Married eye doctor Judah Rosenthal is hiding a secret affair with his patient Dolores. But she demands that he should decide between her and his wife, otherwise she will tell everyone about the affair and his evasion of money from his work. Judah asks his brother, who has contacts with the mafia, to kill Dolores, which he does. Although everything went smoothly and nobody even suspects him, Judah is sad, tormented by guilt and begs God for forgiveness... Documentary filmmaker Cliff Stern gets the assignment to make a documentary which celebrates the rich TV tycoon Lester, a man he hates. They both fall in love with the producer Haley. Although Cliff and Haley become close, she chooses Lester. Cliff and Judah meet at a party and comfort each other.
Director Woody Allen made an interesting experiment: a movie with one story that's a serious drama and with the other that is a light comedy. Thus, the finale is crucial since the two stories interwined and became one when Allen's character Cliff, the symbol for the cheerful in the comedy story, and Landau's character Judah, the symbol of serious in the drama story, accidentally meet: Judah had an affair, and had his mistress killed to hush it up, but was not punished; whereas Cliff committed a far lesser crime, by just trying to cheat on his wife, and was punished with loneliness and no success. With small gestures, unobtrusive direction and simple but also demanding narration, Allen crafted one of his most ambitious films. The funniest elements in the comedy segment are shrill dialogues ("We have to make a movie about him. He is an American phenomenon." - "So is acid rain."; "But you love each other like brothers!" - "Yes, like Cain and Abel"; "Don't listen to what your teachers tell you. Don't pay attention. Just see what they look like and that's how you'll know what life is really gonna be like").

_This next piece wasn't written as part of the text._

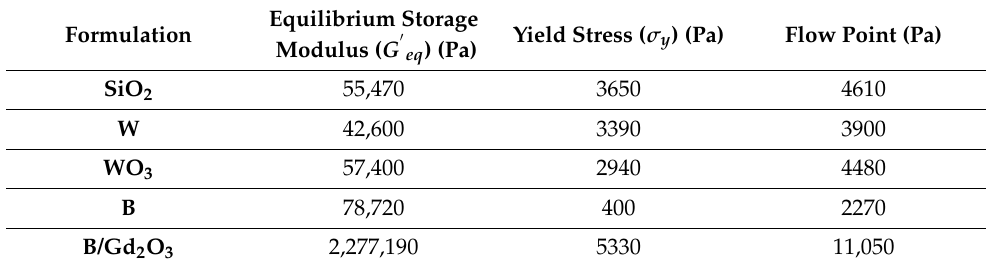
Figure 1. Rheological experiments showing ( a ) the storage modulus of the linear viscoelastic region and beginning of the nonlinear viscoelastic region of a representative sample of ink formulations, and ( b ) the loss and storage moduli of the W formulation until the flow point. Table 2. Rheological properties of a representative sample of ink formulations.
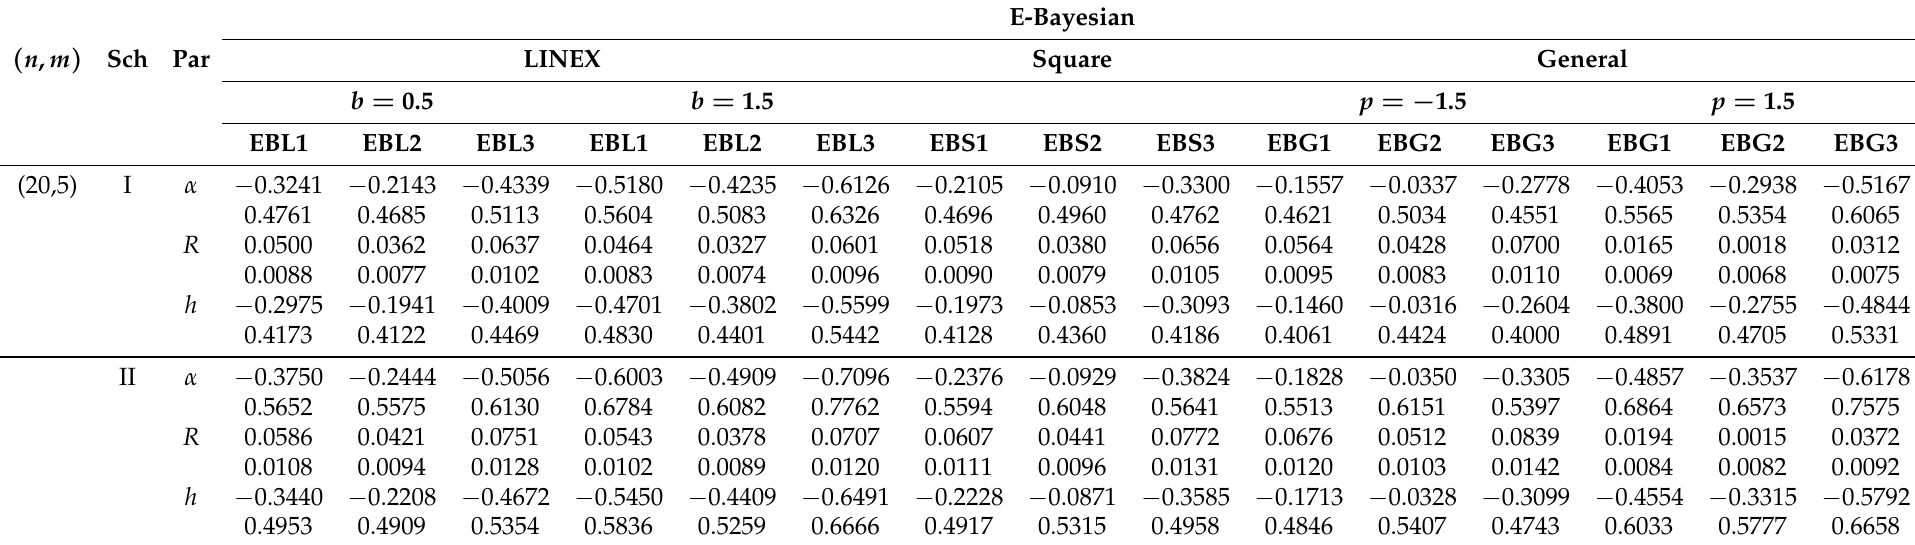
Table 2. Simulated biases (first row) and MSEs (second row) under different settings with α = 3.0, β = 1.5, τ = 0.5 and ω =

The most touching moment from the drama segment is when the eye doctor Judah looks at the dead lover who seems to "look" at him. Another surreal moment arrives when Judah visits the house where he grew up in, and watches an episode from his childhood, when his aunt was lamenting that there is injustice in the world ("Hitler killed 6 million Jews and got away with it"), realizing that he himself became a murderer, even though he ordered the murder of only one person. Some minor flaws are Allen's tendency to sometimes write schematic dialogues, obvious in the too banal way Judah has to speak out loud how he regrets his decision; the shaky embezzlement subplot which feels shoehorned; or when Cliff has a trite dialogue with Barbara ("Barbara, I'm shocked at what I'm hearing. You're my sister. You're this nice middle-class mother..."), whereas Lester is not such an obnoxious villain that he would warrant that Cliff inserts clips of Mussolini in his documentary. As with most films from Allen's second phase, "Crimes and Misdemeanors" also demand a lot of patience and restrain, but reward abundantly since it is a bitter-cynical and skillful work contemplating about fragile justice, inequity in the world and ethics, coming to a remarkable conclusion, that "we are the sum total of our choices". Despite its conventional approach, "Crimes and Misdemeanors" became Allen's great farewell to his inspired phase from the 80s, delivering one of the best movies from the 80s.